▶ [WHAT TO WORK ON] According to the biography of Mary Lou Slinkard, how long did she serve as county clerk of Benton County?

▶ [SOURCE EXTRACT]

········

Member of the Arkansas House of Representatives from the 100th district
- In office January 2009 – January 2013
- Preceded by: Daryl Pace
- Succeeded by: Karen Hopper

Member of the Arkansas House of Representatives from the 92nd district
- In office January 2013 – January 2015
- Preceded by: Greg Leding
- Succeeded by: Kim Hendren

Personal details
- Born: August 1943 (age 82) Gravette, Benton County Arkansas, USA
- Party: Republican
- Children: Two daughters
- Occupation: Retired Benton County clerk

= Mary Lou Slinkard =

American politician

Mary Lou Spradling Slinkard (born August 1943) is a Republican former member of the Arkansas House of Representatives. From 2013 to 2015, she represented District 92 in Benton County in far northwestern Arkansas. From 2009 to 2013, she was the representative for District 100.

A native and a resident of Gravette, she is the former county clerk of Benton County, a position in which she served for twenty-eight years. She assumed the representative's position in 2009 and was reelected without opposition in the general elections of 2010 and 2012.

Slinkard had a primary opponent in 2012, Jim Parsons. Her district includes the city of Bella Vista, once represented by Republican Donna Hutchinson, a former representative from District 98.

········

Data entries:
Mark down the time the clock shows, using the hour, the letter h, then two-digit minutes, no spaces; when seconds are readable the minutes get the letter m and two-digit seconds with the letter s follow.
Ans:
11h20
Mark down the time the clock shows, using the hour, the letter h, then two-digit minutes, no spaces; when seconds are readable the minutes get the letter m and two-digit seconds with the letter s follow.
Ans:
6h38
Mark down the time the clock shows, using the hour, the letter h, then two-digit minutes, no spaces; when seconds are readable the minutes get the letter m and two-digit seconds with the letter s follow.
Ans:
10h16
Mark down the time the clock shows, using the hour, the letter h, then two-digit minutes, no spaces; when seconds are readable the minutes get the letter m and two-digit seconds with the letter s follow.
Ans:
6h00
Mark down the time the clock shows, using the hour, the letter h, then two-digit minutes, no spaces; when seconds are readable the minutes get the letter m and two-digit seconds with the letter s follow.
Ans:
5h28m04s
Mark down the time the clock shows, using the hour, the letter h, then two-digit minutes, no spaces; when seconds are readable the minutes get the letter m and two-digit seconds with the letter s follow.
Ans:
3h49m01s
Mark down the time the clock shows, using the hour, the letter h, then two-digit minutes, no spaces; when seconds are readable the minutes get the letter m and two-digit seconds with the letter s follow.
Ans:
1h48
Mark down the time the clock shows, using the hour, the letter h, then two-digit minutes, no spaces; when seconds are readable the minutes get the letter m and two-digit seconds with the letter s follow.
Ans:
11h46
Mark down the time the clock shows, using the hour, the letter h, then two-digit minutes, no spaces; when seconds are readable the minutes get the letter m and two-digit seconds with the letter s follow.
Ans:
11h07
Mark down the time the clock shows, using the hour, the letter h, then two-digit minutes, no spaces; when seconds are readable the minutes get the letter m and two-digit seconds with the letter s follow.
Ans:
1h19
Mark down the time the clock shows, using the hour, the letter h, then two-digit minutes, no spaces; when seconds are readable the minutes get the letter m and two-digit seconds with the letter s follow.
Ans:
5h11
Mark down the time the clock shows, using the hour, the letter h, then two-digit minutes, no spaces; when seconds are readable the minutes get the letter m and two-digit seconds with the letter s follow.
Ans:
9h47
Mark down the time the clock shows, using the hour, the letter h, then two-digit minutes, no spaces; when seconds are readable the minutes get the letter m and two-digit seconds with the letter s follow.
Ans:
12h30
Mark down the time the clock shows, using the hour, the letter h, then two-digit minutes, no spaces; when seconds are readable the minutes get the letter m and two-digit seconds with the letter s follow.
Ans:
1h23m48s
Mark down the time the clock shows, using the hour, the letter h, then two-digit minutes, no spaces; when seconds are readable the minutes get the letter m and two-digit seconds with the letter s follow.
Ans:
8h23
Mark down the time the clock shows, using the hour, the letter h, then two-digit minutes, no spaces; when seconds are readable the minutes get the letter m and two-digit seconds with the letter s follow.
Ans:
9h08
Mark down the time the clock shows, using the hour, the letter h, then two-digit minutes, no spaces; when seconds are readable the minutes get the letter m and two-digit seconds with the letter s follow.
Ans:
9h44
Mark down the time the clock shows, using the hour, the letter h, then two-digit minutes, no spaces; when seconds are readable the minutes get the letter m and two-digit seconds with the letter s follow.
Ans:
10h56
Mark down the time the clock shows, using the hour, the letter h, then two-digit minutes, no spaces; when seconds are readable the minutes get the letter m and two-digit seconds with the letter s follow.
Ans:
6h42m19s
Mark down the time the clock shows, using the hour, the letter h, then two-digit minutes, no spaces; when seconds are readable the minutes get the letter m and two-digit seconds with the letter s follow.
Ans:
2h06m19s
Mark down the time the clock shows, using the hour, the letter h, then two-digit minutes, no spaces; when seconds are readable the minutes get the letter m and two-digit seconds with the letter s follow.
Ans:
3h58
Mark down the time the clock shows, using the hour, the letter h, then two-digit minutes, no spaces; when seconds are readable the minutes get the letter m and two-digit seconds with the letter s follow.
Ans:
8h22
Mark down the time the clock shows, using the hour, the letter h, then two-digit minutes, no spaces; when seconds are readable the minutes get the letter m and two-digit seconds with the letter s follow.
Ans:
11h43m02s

········

▶ [REPLY TO THE EXERCISE] Twenty-eight years.